News | Press Release
Legal Times
Jul 21, 2008
Steve Elmendorf
Government Affairs Leading Lobbyists
By Jeff Horwitz
Legal Times
July 21, 2008
Steve Elmendorf was still a lobbying neophyte, only two years into the business, when he set up his own shop. “It was a little scary to go off and put your name on the door,” he says.
Elmendorf needn’t have worried: In the year and a half since, Elmendorf Strategies has built up a 28-client roster that last year produced $4.7 million in revenue.
Clients say they’re in awe of his connections made over the years he served on Capitol Hill, especially as chief of staff and campaign strategist to then-House Minority Leader Dick Gephardt (D-Mo.).
“If that’s all there was to him, he’d still be a high-quality lobbyist,” says Bruce Andrews, vice president of government affairs for Ford Motor Co., a client.

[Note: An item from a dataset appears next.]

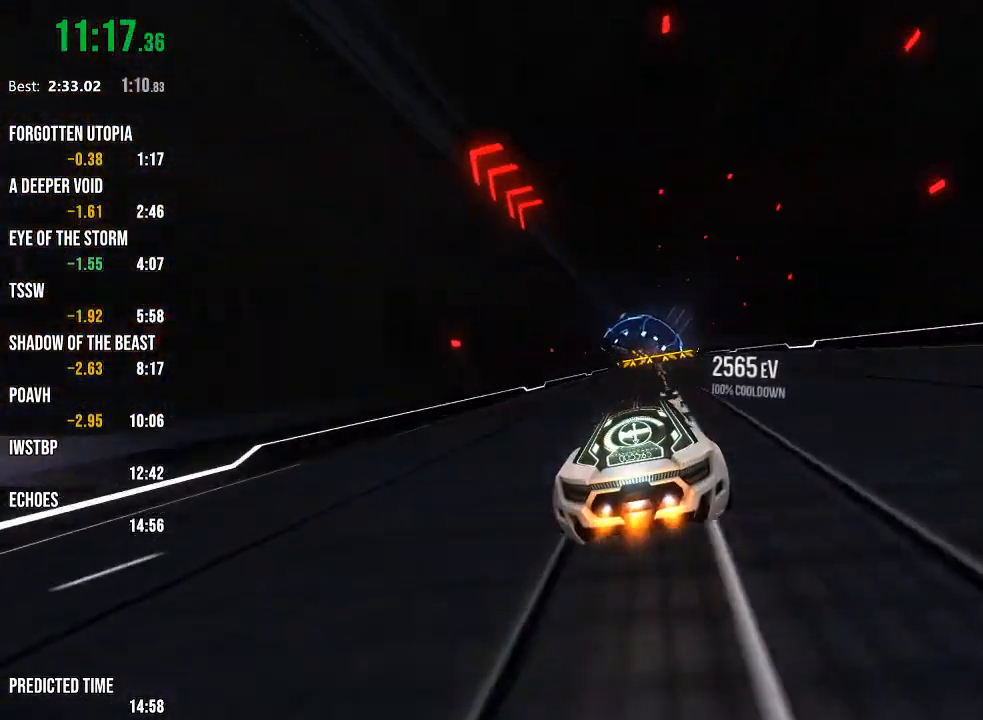
{"dt_ms": 500, "buttons": ["L1", "R2"], "left_stick": "right", "right_stick": "center", "events": [[467, "L1", "down"], [500, "left_stick", "right"]]}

But Elmendorf, 48, is set apart by both a campaign veteran’s freakish work ethic—“He reads every publication under the sun before anybody else gets up,” says Andrews—and a decades-long commitment to the Democratic Party that has scattered his protégés throughout congressional offices and campaign staffs.
Elmendorf’s reputation for bare-knuckle tactics hasn’t hurt him with former opponents, he says. “Relationships with people who saw you as a combatant and respected you are some of the best I have,” he says.

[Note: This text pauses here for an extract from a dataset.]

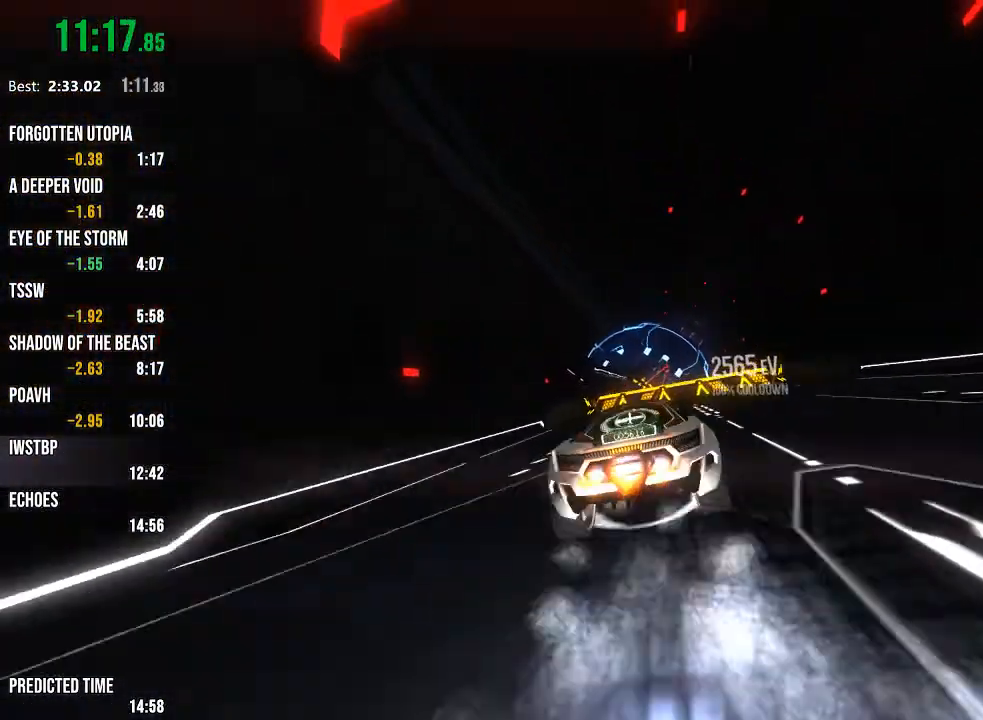
{"dt_ms": 1000, "buttons": ["R2"], "left_stick": "center", "right_stick": "center", "events": [[100, "L1", "up"], [100, "left_stick", "center"], [317, "R1", "down"], [400, "left_stick", "left"], [517, "left_stick", "center"], [750, "right_stick", "right"], [800, "R1", "up"], [833, "right_stick", "center"]]}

There’s no better example than his work with Mark Isakowitz of Fierce, Isakowitz & Blalock. One of the last major unrepentantly Republican shops in town, Fierce, Isakowitz shares with Elmendorf Strategies a half-dozen clients and the steadfast belief that partisanship alone can’t carry the day.
“Times came up when it just made us look smart to refer our clients to him,” Isakowitz says, citing Elmendorf’s insight into congressional leadership offices and his mastery of the House floor.
Elmendorf’s time as Gephardt’s chief of staff, a position he held from 1997 until the 2004 presidential campaign, capped a lengthy Hill career. He began as a staff aide, rose to chief of staff for Rep. Dennis Eckhart (D-Ohio), and ultimately joined Gephardt’s office. When he finally came downtown, he signed on with Bryan Cave Strategies, but left less than two years later due to a client conflict.
Elmendorf’s expertise was in full view during his work last year on behalf of the Coalition of Patent Fairness. The coalition, an alliance of technology companies, seeks to change patent laws in some ways disfavored by the pharmaceutical industry.
The feud had all the makings of a classic Washington deadlock, but Elmendorf and his Republican partner put the drug companies on their heels last year. They helped push the Patent Reform Act through the House in September by lining up support from conservative Blue Dog Democrats, centrist New Democrats, and the Black Caucus, and then secured the Senate majority leader’s commitment to bring the bill to the floor.
Ultimately the bill stalled, but Elmendorf says time is on his side. He’s expecting an expanded Democratic majority to stress health care reform in the next Congress, a battle that he believes will leave the door open for his coalition.
“Our opponents will have a lot of other things to worry about,” he says, grinning.